> [DATASET EXTRACT]
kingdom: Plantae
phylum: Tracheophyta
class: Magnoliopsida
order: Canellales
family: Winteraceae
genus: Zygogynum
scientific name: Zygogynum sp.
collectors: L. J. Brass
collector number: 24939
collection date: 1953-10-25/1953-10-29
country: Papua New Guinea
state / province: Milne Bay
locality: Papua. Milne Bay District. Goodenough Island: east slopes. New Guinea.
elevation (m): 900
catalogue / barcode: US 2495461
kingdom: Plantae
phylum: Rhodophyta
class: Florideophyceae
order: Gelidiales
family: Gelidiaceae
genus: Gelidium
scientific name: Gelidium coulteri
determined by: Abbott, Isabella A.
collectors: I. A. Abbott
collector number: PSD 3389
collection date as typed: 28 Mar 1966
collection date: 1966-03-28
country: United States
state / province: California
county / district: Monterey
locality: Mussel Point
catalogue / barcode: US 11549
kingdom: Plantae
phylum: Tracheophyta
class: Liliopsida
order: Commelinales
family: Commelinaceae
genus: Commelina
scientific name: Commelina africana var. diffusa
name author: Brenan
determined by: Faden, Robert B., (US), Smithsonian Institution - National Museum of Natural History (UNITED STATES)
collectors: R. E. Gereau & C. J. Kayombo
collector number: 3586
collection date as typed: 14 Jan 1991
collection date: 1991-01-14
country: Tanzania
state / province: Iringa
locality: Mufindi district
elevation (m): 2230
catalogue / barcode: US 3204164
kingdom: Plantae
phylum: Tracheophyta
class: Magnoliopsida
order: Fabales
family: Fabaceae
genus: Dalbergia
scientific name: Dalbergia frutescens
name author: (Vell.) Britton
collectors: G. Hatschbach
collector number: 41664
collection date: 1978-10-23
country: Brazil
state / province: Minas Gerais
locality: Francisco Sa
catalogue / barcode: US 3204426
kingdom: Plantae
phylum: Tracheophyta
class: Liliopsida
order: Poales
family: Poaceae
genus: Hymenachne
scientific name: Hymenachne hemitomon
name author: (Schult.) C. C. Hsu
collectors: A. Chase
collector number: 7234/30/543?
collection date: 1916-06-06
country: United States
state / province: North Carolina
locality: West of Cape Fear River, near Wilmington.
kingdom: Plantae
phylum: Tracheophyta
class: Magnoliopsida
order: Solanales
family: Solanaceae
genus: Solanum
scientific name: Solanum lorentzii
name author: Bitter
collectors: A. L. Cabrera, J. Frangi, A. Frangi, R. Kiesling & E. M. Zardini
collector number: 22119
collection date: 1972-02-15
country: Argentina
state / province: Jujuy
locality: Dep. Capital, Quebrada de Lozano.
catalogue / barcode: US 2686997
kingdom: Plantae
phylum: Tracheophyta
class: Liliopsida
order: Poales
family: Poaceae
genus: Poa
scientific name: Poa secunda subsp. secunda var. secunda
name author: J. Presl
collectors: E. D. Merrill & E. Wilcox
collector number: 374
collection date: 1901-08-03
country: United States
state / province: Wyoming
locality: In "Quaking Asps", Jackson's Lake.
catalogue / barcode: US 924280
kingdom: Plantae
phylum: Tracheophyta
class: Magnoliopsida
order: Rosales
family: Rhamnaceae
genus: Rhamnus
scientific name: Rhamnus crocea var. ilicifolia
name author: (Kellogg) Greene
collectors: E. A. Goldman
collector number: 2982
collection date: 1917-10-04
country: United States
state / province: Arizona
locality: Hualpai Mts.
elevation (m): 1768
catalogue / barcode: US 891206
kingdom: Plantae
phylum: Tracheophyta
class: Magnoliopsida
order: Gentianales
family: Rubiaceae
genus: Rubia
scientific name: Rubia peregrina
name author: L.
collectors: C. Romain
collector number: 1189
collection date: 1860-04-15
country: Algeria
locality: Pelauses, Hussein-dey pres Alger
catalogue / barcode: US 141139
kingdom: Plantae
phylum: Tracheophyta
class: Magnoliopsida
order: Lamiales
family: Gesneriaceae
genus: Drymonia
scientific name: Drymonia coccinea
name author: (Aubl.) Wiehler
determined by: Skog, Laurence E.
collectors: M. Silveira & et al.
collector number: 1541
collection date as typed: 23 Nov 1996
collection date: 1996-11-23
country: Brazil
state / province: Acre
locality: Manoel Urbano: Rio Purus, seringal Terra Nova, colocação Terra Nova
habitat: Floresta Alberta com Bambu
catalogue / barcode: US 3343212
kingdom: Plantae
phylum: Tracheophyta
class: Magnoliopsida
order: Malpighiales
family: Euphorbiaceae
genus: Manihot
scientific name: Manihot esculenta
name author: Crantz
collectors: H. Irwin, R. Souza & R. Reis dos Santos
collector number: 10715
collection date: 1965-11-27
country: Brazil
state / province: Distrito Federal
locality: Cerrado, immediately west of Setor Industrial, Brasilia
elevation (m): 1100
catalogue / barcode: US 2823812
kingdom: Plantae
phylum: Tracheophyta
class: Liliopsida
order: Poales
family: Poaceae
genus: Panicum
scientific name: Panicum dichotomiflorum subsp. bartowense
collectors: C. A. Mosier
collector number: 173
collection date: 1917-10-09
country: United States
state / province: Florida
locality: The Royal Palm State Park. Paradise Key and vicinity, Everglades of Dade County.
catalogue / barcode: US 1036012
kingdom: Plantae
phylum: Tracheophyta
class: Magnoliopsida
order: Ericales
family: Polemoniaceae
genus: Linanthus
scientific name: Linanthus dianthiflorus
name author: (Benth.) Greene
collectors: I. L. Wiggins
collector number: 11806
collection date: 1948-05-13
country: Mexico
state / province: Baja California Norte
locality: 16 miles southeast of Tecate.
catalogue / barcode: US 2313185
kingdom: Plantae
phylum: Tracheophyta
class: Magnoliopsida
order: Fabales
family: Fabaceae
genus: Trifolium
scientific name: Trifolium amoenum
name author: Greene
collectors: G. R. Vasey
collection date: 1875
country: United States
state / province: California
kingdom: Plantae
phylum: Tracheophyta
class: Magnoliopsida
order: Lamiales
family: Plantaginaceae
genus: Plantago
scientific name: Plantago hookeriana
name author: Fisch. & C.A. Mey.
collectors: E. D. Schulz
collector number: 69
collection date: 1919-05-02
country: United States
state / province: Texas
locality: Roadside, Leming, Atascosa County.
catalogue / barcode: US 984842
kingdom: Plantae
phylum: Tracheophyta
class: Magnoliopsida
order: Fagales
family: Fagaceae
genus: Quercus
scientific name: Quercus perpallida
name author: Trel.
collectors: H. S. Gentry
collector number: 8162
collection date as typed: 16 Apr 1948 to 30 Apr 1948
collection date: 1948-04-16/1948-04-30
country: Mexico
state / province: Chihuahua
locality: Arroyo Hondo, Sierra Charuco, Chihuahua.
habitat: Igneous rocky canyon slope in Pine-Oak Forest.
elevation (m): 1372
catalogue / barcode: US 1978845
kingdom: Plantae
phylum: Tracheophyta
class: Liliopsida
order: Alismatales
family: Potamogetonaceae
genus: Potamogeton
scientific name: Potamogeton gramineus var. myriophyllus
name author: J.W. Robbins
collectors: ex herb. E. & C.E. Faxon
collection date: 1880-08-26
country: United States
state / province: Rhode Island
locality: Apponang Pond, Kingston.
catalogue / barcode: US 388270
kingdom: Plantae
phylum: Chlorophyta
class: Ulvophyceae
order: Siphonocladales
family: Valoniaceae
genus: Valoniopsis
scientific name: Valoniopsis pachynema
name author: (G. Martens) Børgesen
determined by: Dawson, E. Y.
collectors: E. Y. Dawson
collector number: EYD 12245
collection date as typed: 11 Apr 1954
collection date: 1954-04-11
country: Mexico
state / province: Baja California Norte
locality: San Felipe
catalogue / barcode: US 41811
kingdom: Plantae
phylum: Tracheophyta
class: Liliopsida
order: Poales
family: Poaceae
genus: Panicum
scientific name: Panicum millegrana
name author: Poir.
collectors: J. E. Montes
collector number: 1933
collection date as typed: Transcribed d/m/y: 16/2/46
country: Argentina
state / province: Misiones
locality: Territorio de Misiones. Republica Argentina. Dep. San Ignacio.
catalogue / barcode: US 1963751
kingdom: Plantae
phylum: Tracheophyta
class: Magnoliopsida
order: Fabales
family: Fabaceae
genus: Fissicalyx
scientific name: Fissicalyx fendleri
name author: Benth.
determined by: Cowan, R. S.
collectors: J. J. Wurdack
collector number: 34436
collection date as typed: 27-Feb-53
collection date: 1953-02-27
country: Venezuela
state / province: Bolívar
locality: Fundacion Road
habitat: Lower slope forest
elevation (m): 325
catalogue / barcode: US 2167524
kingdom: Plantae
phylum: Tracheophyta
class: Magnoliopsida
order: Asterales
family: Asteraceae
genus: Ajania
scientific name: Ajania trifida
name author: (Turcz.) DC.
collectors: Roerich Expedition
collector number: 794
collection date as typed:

> [WORK TO BE COMPLETED] Give the lines from the first one through the line holding "collection date: 1953-10-25/1953-10-29", inclusive, as a Markdown table with the columns "Row" and "Catalog line", leaving out any blank lines.

> [THE COMPLETED TASK]
| Row | Catalog line |
|---|---|
| 1 | kingdom: Plantae |
| 2 | phylum: Tracheophyta |
| 3 | class: Magnoliopsida |
| 4 | order: Canellales |
| 5 | family: Winteraceae |
| 6 | genus: Zygogynum |
| 7 | scientific name: Zygogynum sp. |
| 8 | collectors: L. J. Brass |
| 9 | collector number: 24939 |
| 10 | collection date: 1953-10-25/1953-10-29 |